By David Macilwain, Wodonga Albury Towards Climate Health (WATCH)
We still get those calls offering help with our electricity bill. “We get our power from the sun” I say – but then they offer a better feed-in tariff. “We’re not connected to the grid!” I say, and that’s usually it – though some answer “Oh really – that’s great, have a nice (sunny) day!”
Well I suppose it has been ‘great’ not getting a bill for thirty years, for electricity. We were never big TV watchers or electric gadget users, and if the sun didn’t shine for a week – as happens in winter – we managed OK with one light and the radio, in the early days when we only had a few solar panels and some old truck batteries.
But – we managed OK because we had a gas fridge, and a gas cooker, and a gas bill. And we had a solar hot water system, with a ‘chip heater’ as winter back-up. And we had a wood-burning heater, with a petrol and oil eating chainsaw to cut the wood and a diesel-burning ute to fetch it. Sometimes, just sometimes we used a generator, to charge flat batteries or for large power tools, and even once when a visiting guest needed to use a hair-dryer.
Nowadays things are much better, thanks to the Chinese dedication to producing cheaper photovoltaic panels, defying the market stranglehold that kept the price up for so long. Now we have a freezer running on our expanded 1.5 Kw system, along with satellite internet, kitchen gadgets and lights in every room, and of course a washing machine.

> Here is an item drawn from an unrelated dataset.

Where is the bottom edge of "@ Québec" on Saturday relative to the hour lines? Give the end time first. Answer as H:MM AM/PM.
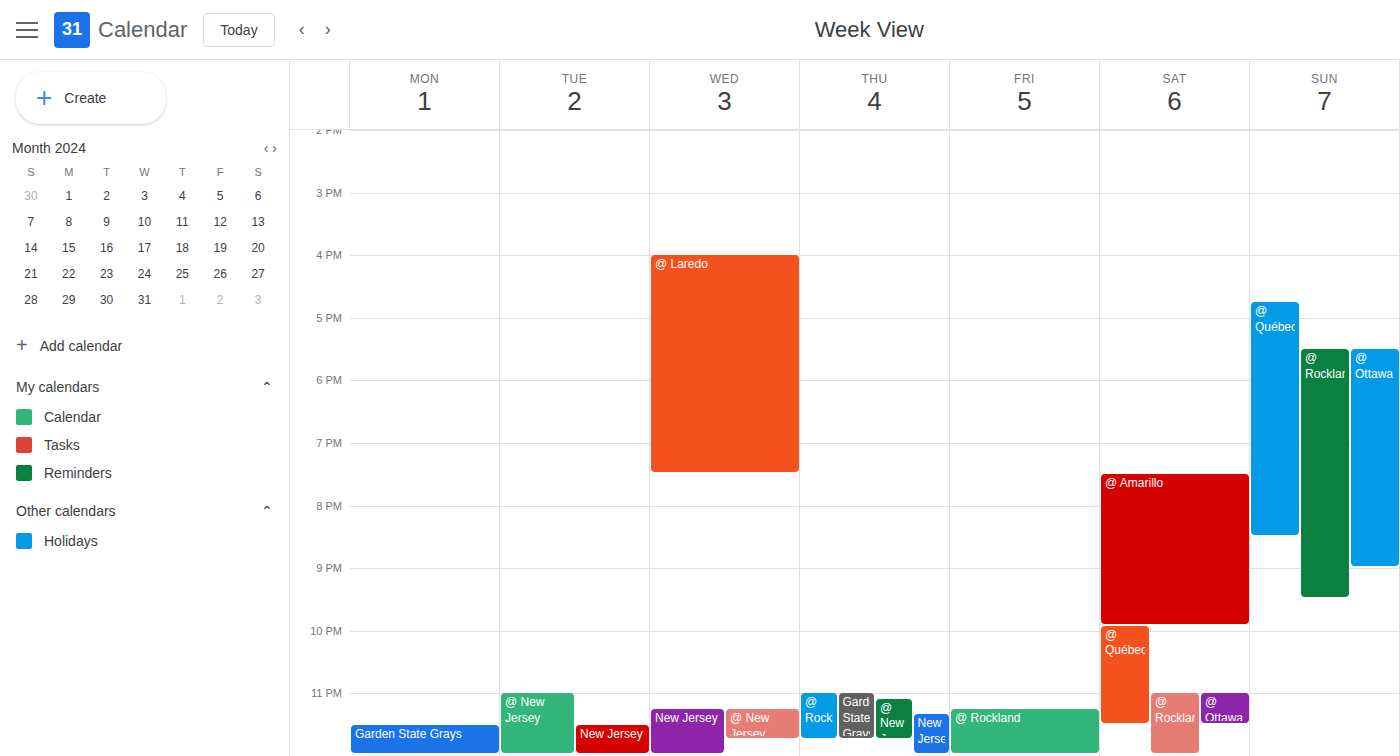
11:30 PM -- halfway between the 11 PM and 12 AM lines.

And we have a slow combustion stove that cooks, heats the water when the sun’s heat is insufficient, as well as heating our living room – our double-glazed, heavily insulated, ‘passive solar’ heated living room.
Now for what we don’t have. Simply put, that’s everything else that runs on electricity in ‘the modern’ – grid-connected – home. Electric blankets. Bathroom heaters. Tumble Dryers. Electric kettles, cookers and toasters. Electric stove tops and ovens. Walk-in fridges. Beer fridges. Air conditioning. Electric irons. Electric hot water back-up. Decorative lighting. 24 hour security lighting. TVs in every room…
But of course there’s one thing I left out that we can’t ‘live lightly’ without – expensive, non-renewable, dirty and heavy batteries. And there’s a lot more to say about them!